La euforia y el alcohol (en exceso), una mala combinación

El descontrol puede llevar nuestras emociones al límite. Tenga en cuenta algunas recomendaciones.

El alcohol actúa en el encéfalo, lo que hace es desinhibir.
El alcohol actúa en el encéfalo, lo que hace es desinhibir. | Fuente: Getty Images

En ocasiones de euforia colectiva, como la que se ha desatado luego del triunfo 2 - 0 de Perú frente a Nueva Zelanda, y que representó nuestro pase al Mundial Rusia 2018 luego de 35 años; es difícil voltearle el rostro al alcohol, por eso, los profesionales de la salud optan por darnos recomendaciones y advertencias para evitar consecuencias que lamentar.

Empecemos por señalar que la euforia y el alcohol -en exceso- son una combinación peligrosa. ¿Por qué?

A diferencia de lo que se cree, el alcohol no es un estimulante, sino que inhibe los centros cerebrales del autocontrol.

"El alcohol actúa en el encéfalo, lo que hace es desinhibir, va a estar al límite máximo, por el mismo estado de ansiedad y de euforia del hincha, va a desinhibir la capacidad de controlar sus emociones, ahí es cuando uno actúa de una forma que no va o que no es la ideal", explica el médico de Solidaridad Salud Víctor Cabrera.

La euforia puede ser peligrosa si se bebe alcohol en exceso y hay temas personales reprimidos.
La euforia puede ser peligrosa si se bebe alcohol en exceso y hay temas personales reprimidos. | Fuente: Getty Images

Si bien la euforia es una sensación de bienestar emocional y de una alegría muy grande, puede ser peligrosa cuando se desborda si se bebe alcohol en exceso y hay temas personales reprimidos. "El peligro es que esta euforia yo la puedo sacar con rabia, con cólera, con sensación de venganza, de agredir a personas.
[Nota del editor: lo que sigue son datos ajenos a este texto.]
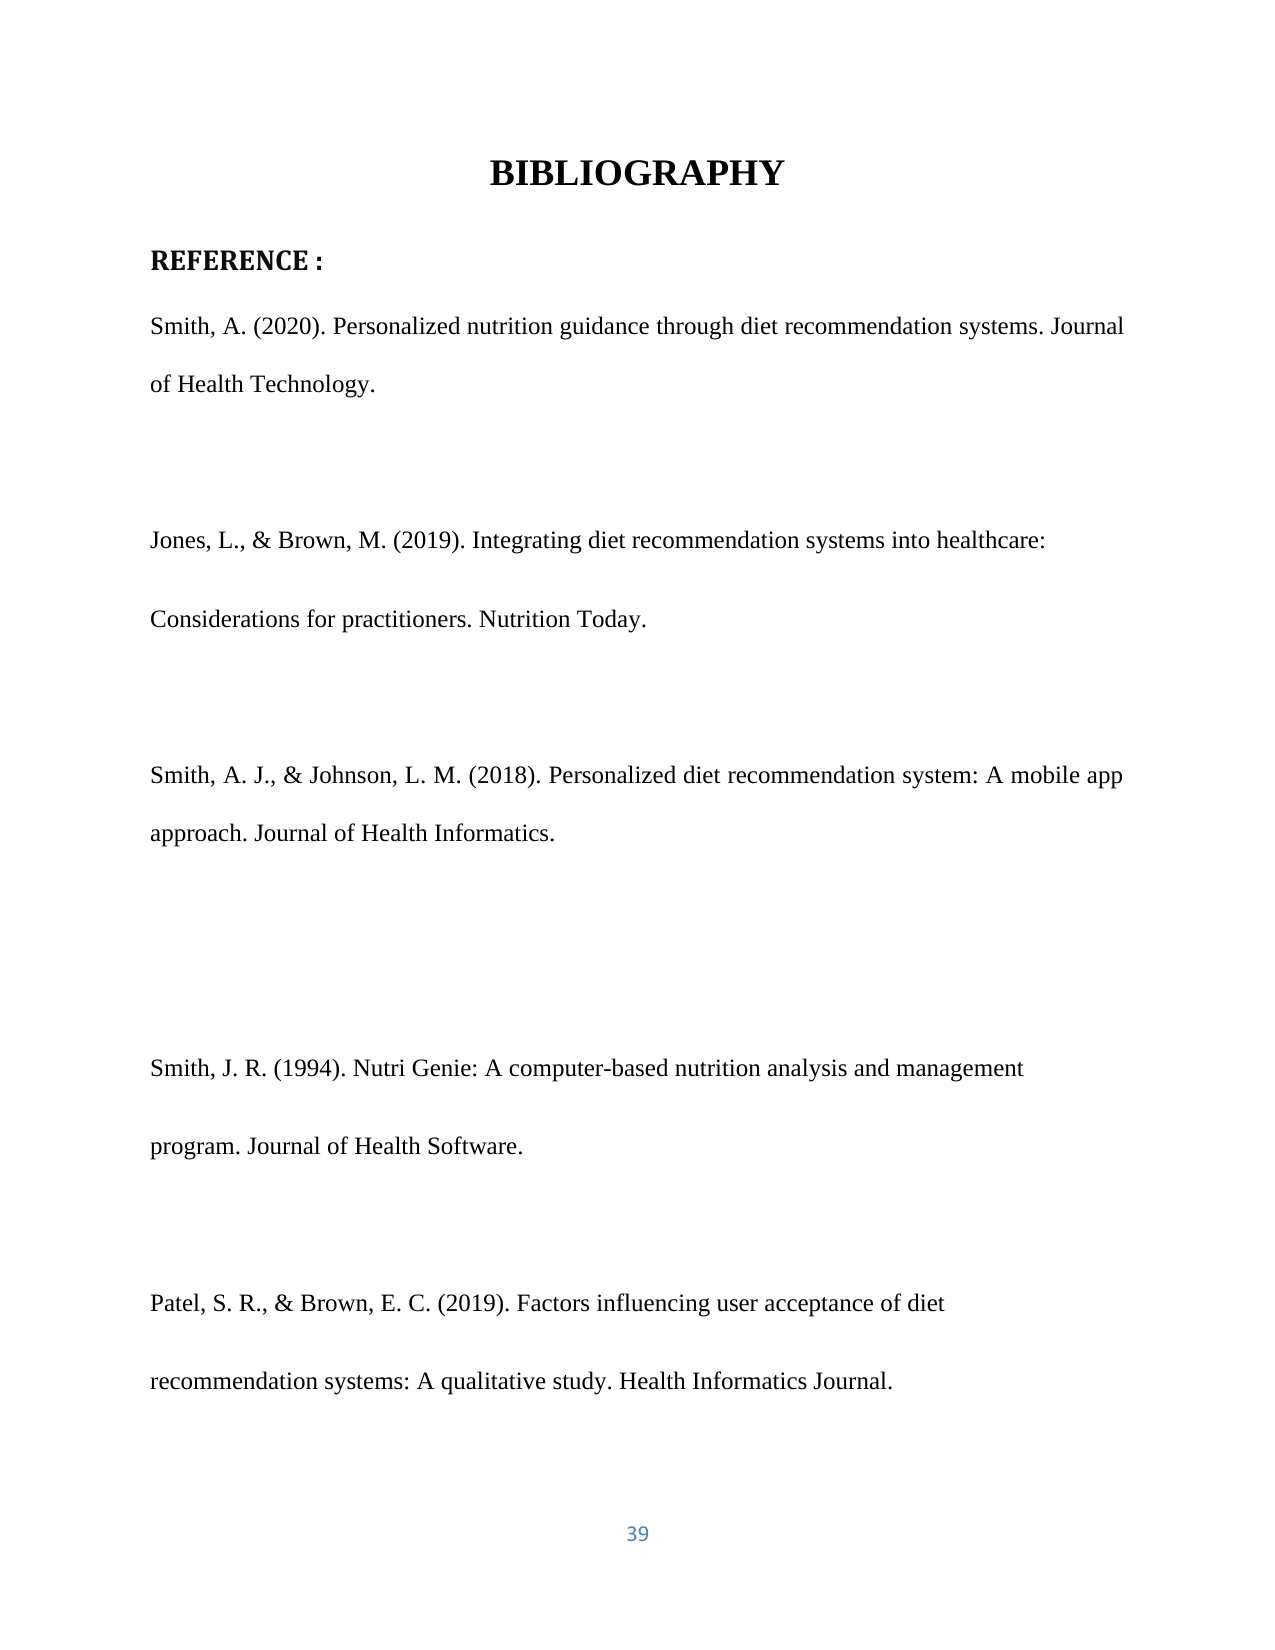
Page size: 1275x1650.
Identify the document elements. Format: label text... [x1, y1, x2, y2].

text Jones, L., & Brown, M. (2019). Integrating diet recommendation systems into healthcare: [150, 526, 1125, 554]
text Considerations for practitioners. Nutrition Today. [150, 604, 1125, 633]
text recommendation systems: A qualitative study. Health Informatics Journal. [150, 1366, 1125, 1395]
text program. Journal of Health Software. [150, 1131, 1125, 1160]
text Smith, J. R. (1994). Nutri Genie: A computer-based nutrition analysis and management [150, 1053, 1125, 1082]
text Smith, A. J., & Johnson, L. M. (2018). Personalized diet recommendation system: A mobile app approach. Journal of Health Informatics. [150, 761, 1125, 847]
subtitle REFERENCE : [150, 243, 1125, 277]
text Smith, A. (2020). Personalized nutrition guidance through diet recommendation systems. Journal of Health Technology. [150, 311, 1125, 398]
text BIBLIOGRAPHY [150, 150, 1125, 193]
text Patel, S. R., & Brown, E. C. (2019). Factors influencing user acceptance of diet [150, 1288, 1125, 1317]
No es por el fútbol en sí, el fútbol es un pretexto para sacar cosas negativas, lo hemos visto en barras bravas, y si a esto le aumentamos la ingesta de alcohol o drogas, va a hacer que el descontrol sea mucho más grande", señala el psicólogo clínico Christian Martínez.
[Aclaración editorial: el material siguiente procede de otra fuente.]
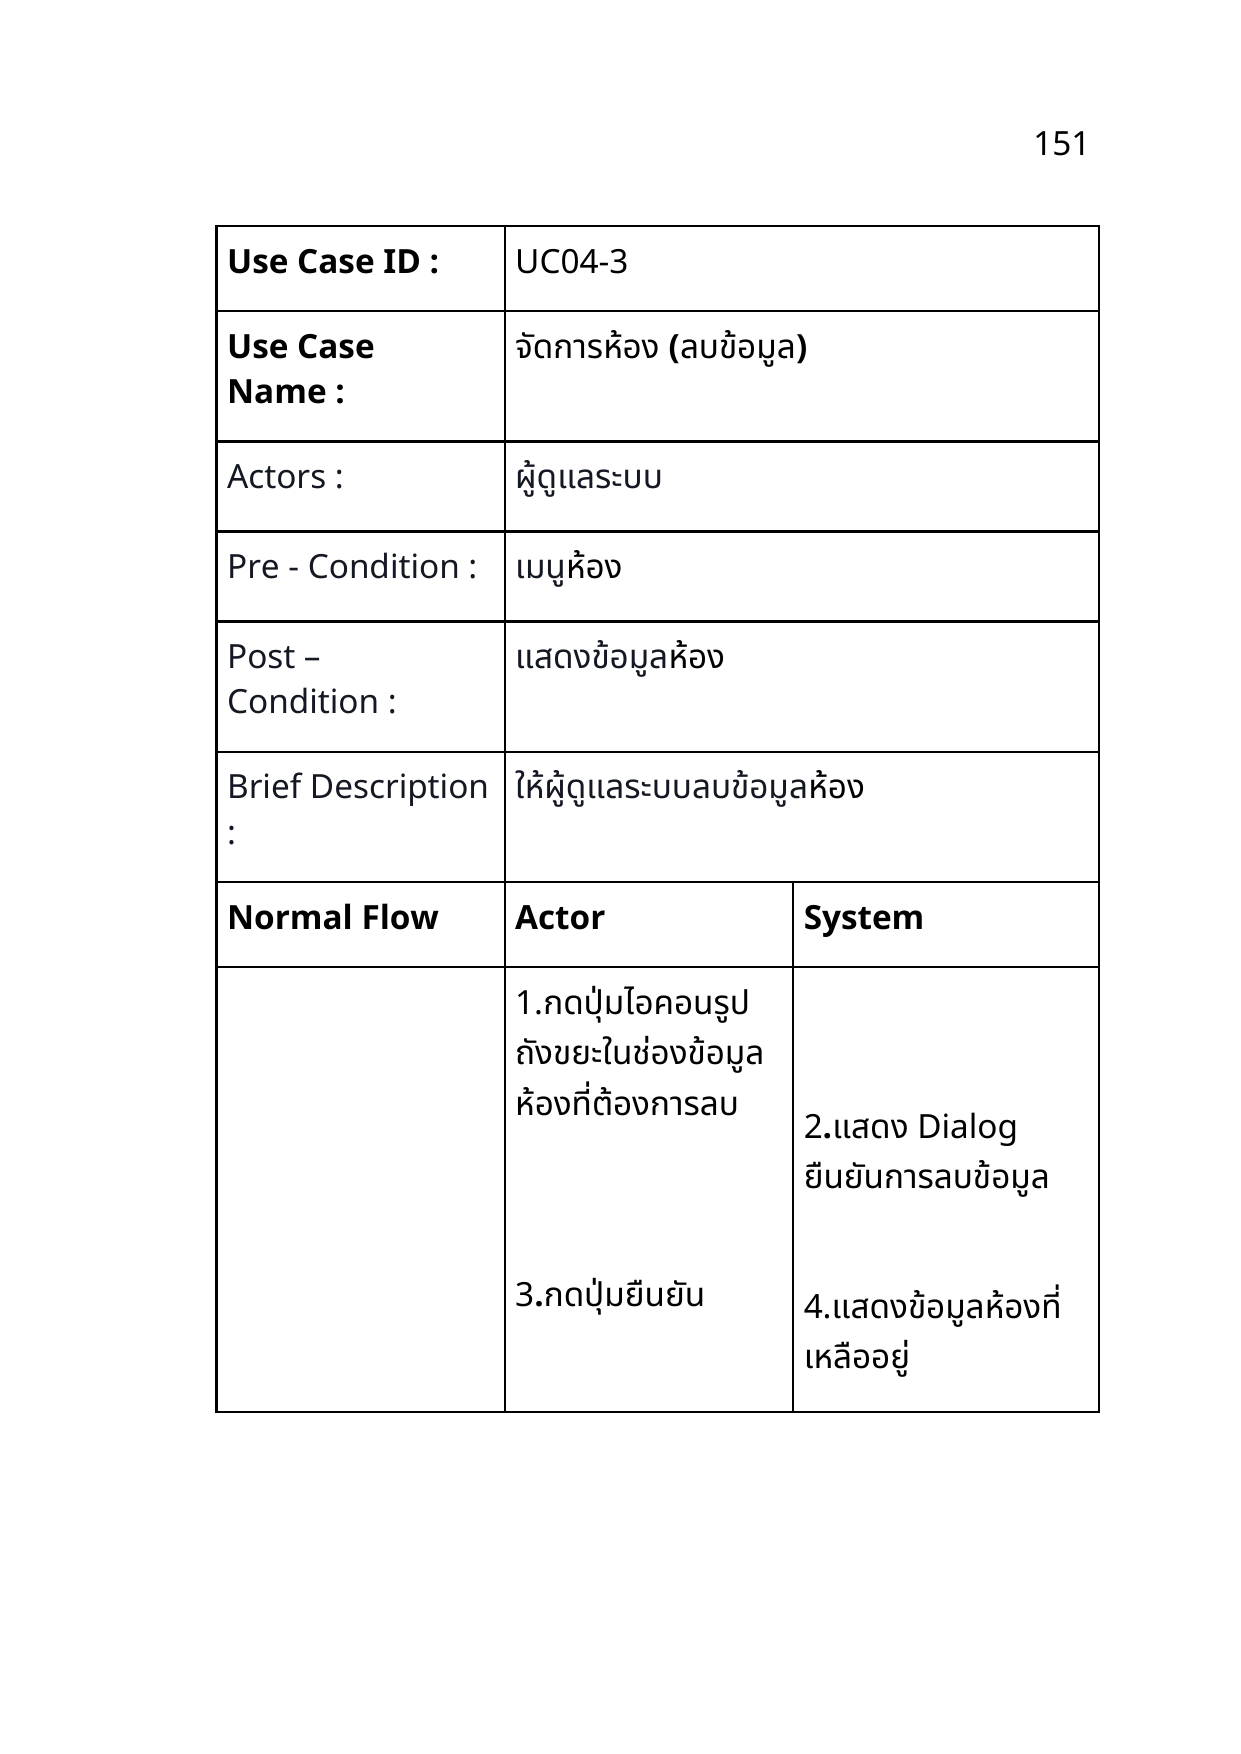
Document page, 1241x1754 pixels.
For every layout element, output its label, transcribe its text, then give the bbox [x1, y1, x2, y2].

table_cell ให้ผู้ดูแลระบบลบข้อมูลห้อง [506, 753, 1098, 881]
table_cell จัดการห้อง (ลบข้อมูล) [506, 312, 1098, 440]
table_cell แสดงข้อมูลห้อง [506, 623, 1098, 751]
table_cell Actors : [218, 443, 504, 530]
table_cell เมนูห้อง [506, 533, 1098, 620]
table_cell Pre - Condition : [218, 533, 504, 620]
table_cell Actor [506, 883, 792, 966]
table_cell Brief Description : [218, 753, 504, 881]
table_header UC04-3 [506, 227, 1098, 310]
table_cell Normal Flow [218, 883, 504, 966]
table_cell System [794, 883, 1098, 966]
table_cell Post – Condition : [218, 623, 504, 751]
table_cell Use Case Name : [218, 312, 504, 440]
table_cell [218, 968, 504, 1411]
table_header Use Case ID : [218, 227, 504, 310]
table_cell ผู้ดูแลระบบ [506, 443, 1098, 530]
table_cell 2.แสดง Dialog ยืนยันการลบข้อมูล 4.แสดงข้อมูลห้องที่เหลืออยู่ [794, 968, 1098, 1411]
table_cell 1.กดปุ่มไอคอนรูปถังขยะในช่องข้อมูลห้องที่ต้องการลบ 3.กดปุ่มยืนยัน [506, 968, 792, 1411]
El hincha debe ser consciente de sus límites. "Cuatro latas de cerveza es más que suficiente para pasar un buen momento, lo que sería lo mismo a dos o tres copas de vino o dos o tres vasitos de pisco", sugiere el doctor Cabrera.

Además, el especialista da algunas pautas: “Siempre tenga algo en el estómago, de preferencia una comida rica en grasas, para que el proceso de asimilación del alcohol sea más lento; si toma no maneje, recuerde que la muerte de una persona puede ser en un segundo solamente por un momento de euforia".